Alexander Technique in Glasgow

If Yogi Berra had not existed, someone would have felt obliged to make him up.


Widely regarded as one of the greatest catchers in baseball history, he left a rich seam of unintentional witticisms that would credit any scriptwriter. His gems include:


"Ninety percent of baseball is mental; the other half is physical."

"It's déjà vu all over again."

"You can observe a lot by watching."

"Always go to other people's funerals; otherwise they won't go to yours."

"A nickel ain't worth a dime anymore"

"If you can’t imitate him, don’t copy him.”


And, explaining why he no longer frequented a particular restaurant: "Nobody goes there anymore. It's too crowded."


But his "Yogi-isms" are not to be dismissed. Apparently nonsensical, they entertain because they each contain a truth that has been condensed into fewer words than might be thought possible.


In 1972, defending his team's poor position part-way through a league, he opined: "It ain't over till it's over." As much a gem of foolish wisdom as any other Yogi-ism, it is now part of our language.
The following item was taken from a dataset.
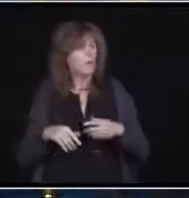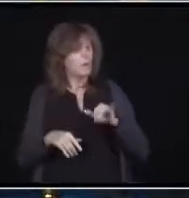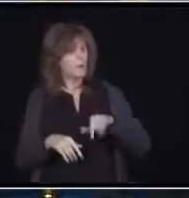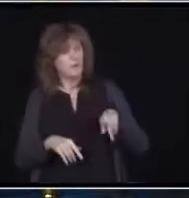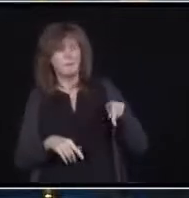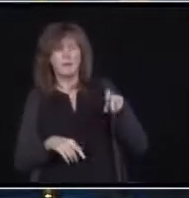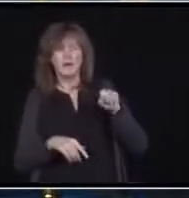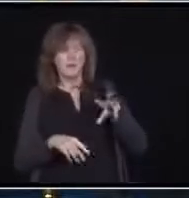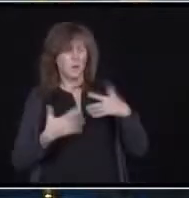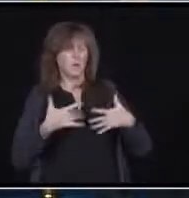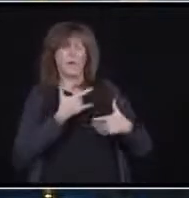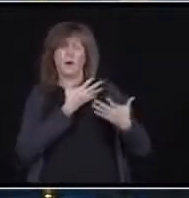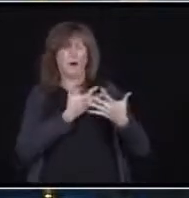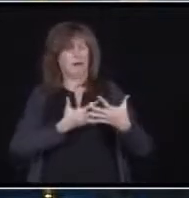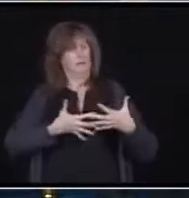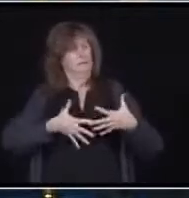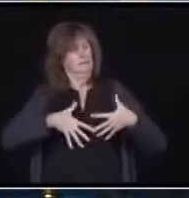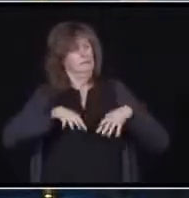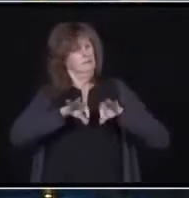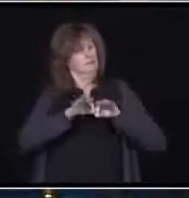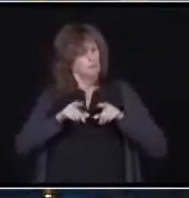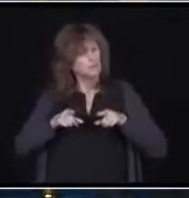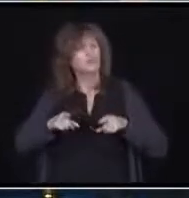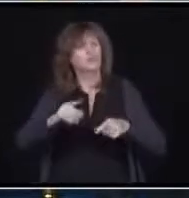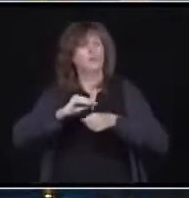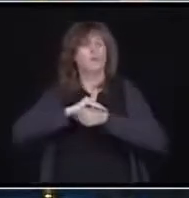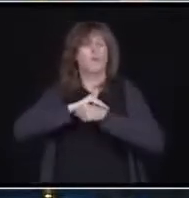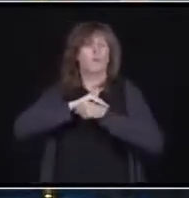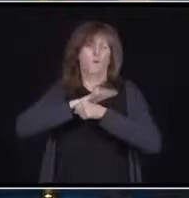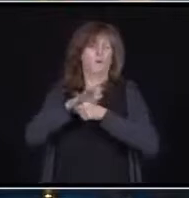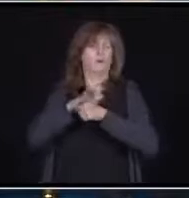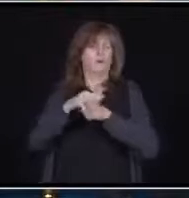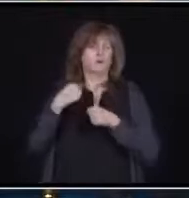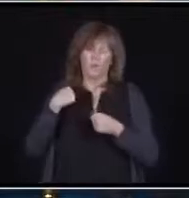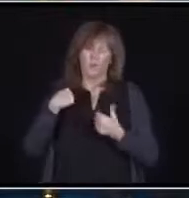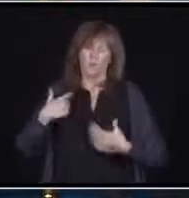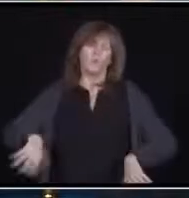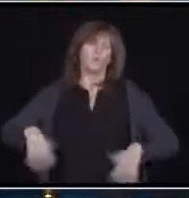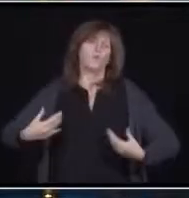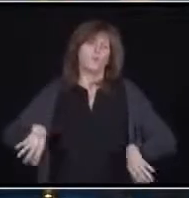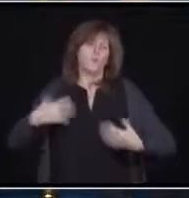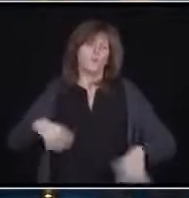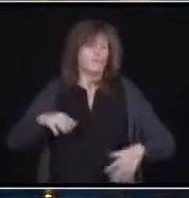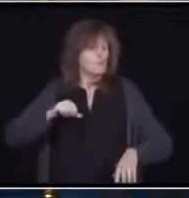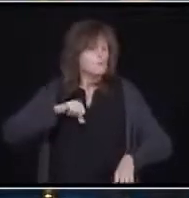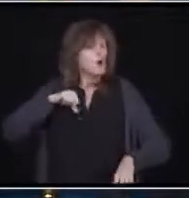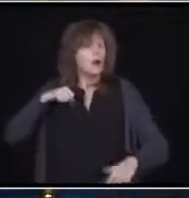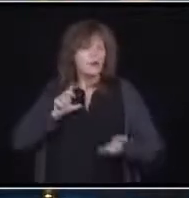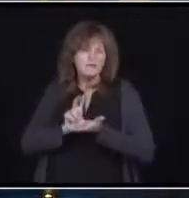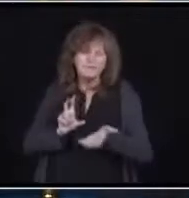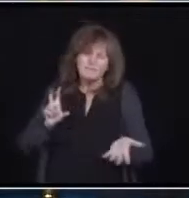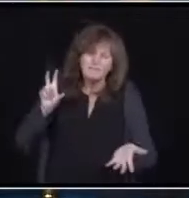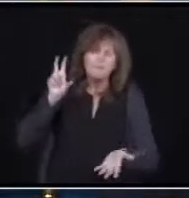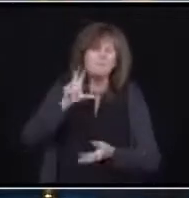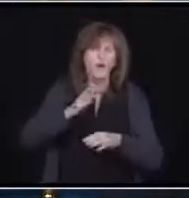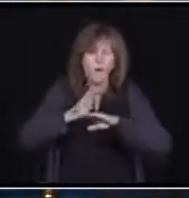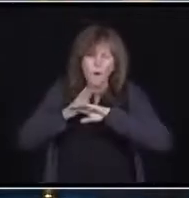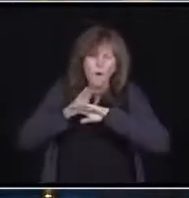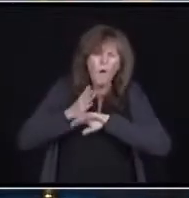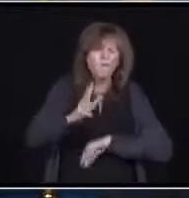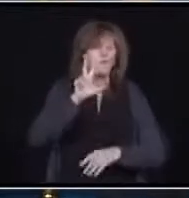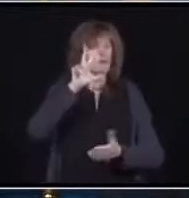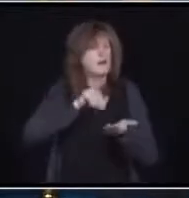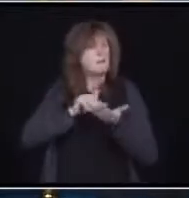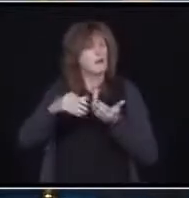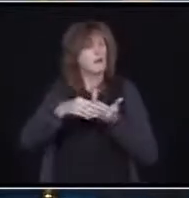government is proud to be investing $461 million to increase wages temporarily for over 147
I therefore give Yogi full credit for the most pithy elucidation of the relationship between the world of conceptual thinking and that of reality:


"In theory, theory and practice are the same. But in practice, they are not."


I find it impossible to read that sentence just once. I am always obliged to savour it two or three times in order to fully enjoy its terse complexity.


Theory, endlessly useful though it can be, cannot be more than a model of reality: a simplification of it.


Theory suggests a way in which things work, but being a simplification it cannot take into account all possibilities. After all, there is only one thing that is as complicated as the universe, and that is the universe itself.


This is not to belittle the use of concepts, but to admit that they are only useful because they are simplifications. A theory that accounts for everything is as unwieldy as a map at a scale of 1:1;


And then came the grandest idea of all! We actually made a map of the country, on the scale of a mile to the mile!"


"Have you used it much?" I enquired.

"It has never been spread out, yet," said Mein Herr: "the farmers objected: they said it would cover the whole country, and shut out the sunlight! So we now use the country itself, as its own map, and I assure you it does nearly as well.

-- Lewis Carroll, Sylvie and Bruno Concluded (1893).


Quite so. If the fastidious application of theory gets in the way of practice, which should be prioritised? Is that even a choice?


It is a choice that is often poorly made in our dealings with that most complicated of landscapes; other people. We already have a theory and we do our damndest to get it to fit the circumstances. And when the only tool you have is a hammer, everything starts to look like a nail..


And so we should use our theories only as guidelines and pay more attention to the reality of the person in front of us; maintain those strong opinions, but only hold them lightly.


Yogi himself was not averse to strong opinions. He unsuccessfully sued Hanna-Barbera for defamation over how similarly-named their cartoon bear was. It is ironic how Yogi Bear the cartoon has since eclipsed Yogi Berra the man.


In 2005 The Economist magazine named Berra the "Wisest Fool of the Past 50 Years". One measure of that contradiction is the online debate about who first make that key statement about theory and practice; the other contender is Albert Einstein.


Mind you, as Berra once told a reporter "I really didn't say everything I said."